Will businesses that collect preference data start to impact who we become as individuals? Five years from now almost every single thing we are exposed to will be personalised. Is this good or bad? Will this begin to steer our preference as opposed to simply leveraging it?
This is no scare tactic. That is definitely not my intent with this post. I just find it fascinating to think about! How will this targeted communication impact how we as individuals become who we become?
To articulate what I mean, here’s a few examples of who knows juicy stuff about us…
Google and our internet browser knows us
Many of us now have Google accounts, or at least a Google cookie sitting in our cache, collecting information on our search habits under the guise of ‘using these learning’s to deliver more relevant content’. At work, at home, on our mobile. Many of us use Gmail, have connected analytics accounts, have started storing docs online, store our contacts in the cloud and may even have a Google+ account. Have you ever considered that Google even knows what adult content you’re into? That’s the same Google that knows where you work.
Facebook knows us
Our friends, our friends friends, our likes and their likes and employers, overseas trips, the school we went to and all of our check-ins and various other website sign-ins since the day we initiated a profile.
Email knows us
Our email accounts are full of organisations that know us. There are few non-segmented emails that hit our accounts these days. We’ve been categorised and generalised and targeted accordingly. This might be based on actual transaction data online or instore – or it might just be what we’ve clicked within previous emails.
eBay & Paypal know us
What you’ve bought, what you’ve sold, what you’ve searched, what you’ve watched, even who you bank with.

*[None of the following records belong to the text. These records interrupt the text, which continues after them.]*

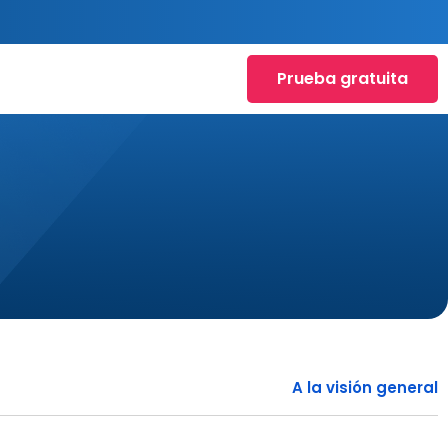
Prueba gratuita
A la visión general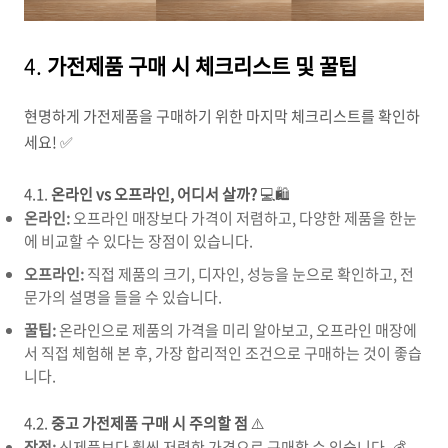
4.
가전제품 구매 시 체크리스트 및 꿀팁
현명하게 가전제품을 구매하기 위한 마지막 체크리스트를 확인하
세요! ✅
4.1.
온라인 vs 오프라인, 어디서 살까?
💻🛍️
온라인:
오프라인 매장보다 가격이 저렴하고, 다양한 제품을 한눈
에 비교할 수 있다는 장점이 있습니다.
오프라인:
직접 제품의 크기, 디자인, 성능을 눈으로 확인하고, 전
문가의 설명을 들을 수 있습니다.
꿀팁:
온라인으로 제품의 가격을 미리 알아보고, 오프라인 매장에
서 직접 체험해 본 후, 가장 합리적인 조건으로 구매하는 것이 좋습
니다.
4.2.
중고 가전제품 구매 시 주의할 점
⚠️
장점:
신제품보다 훨씬 저렴한 가격으로 구매할 수 있습니다. 💰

Even our supermarkets know us
What we buy, when we buy, if we have kids, if we’re organic lovers, vegetarian, free-range supporting or meat loving. Where we live, our phone, email and mailing address.
And soon…
Our internet connected TV’s will know what we watch and what we record and what ads we flip away from. Our digital car radios might even know what station we listen to a when… which is an insight into how far we travel each day and where. If we start paying for stuff with our mobile phones someone’s going to know where we shop, when, how much we spend, where we travel, when, why…
Now here’s my point.
What do these organisations do with all this knowledge about what we like? They collect it because it’s worth something to them. It enables them to be more efficient not just in marketing (finding, acquiring, retaining and growing customers), but in almost every business function from finance to merchandise, store operations and even building maintenance.
If everything we are presented is served to us because of what we’ve done in the past – from search results to emails, banners, eBay items, books, news content, holiday destinations and meal recommendations just to name a few – is this good or bad. If we’re only seeing stuff that analytics programs want us to see our minds are limited to only those choices and we’re never going to be exposed to the broader set of options.
Will this not start to dictate our preferences rather than simply leverage an existing preference?
It’s unlikely many of these data sets will ever be matched up because they are the property of the individual businesses and thankfully privacy legislation helps keep our information within those four walls. You can imagine though how powerful this data would become if you started to join up all the dots. These bite sized pieces the puzzle would start to form holistic pictures of who you are in every aspect of life.
More relevant communications are great. I’m served the content that I am more likely to like – no probs.
When though, does all this preferential communication start to heavily steer our preferences rather than just leverage them?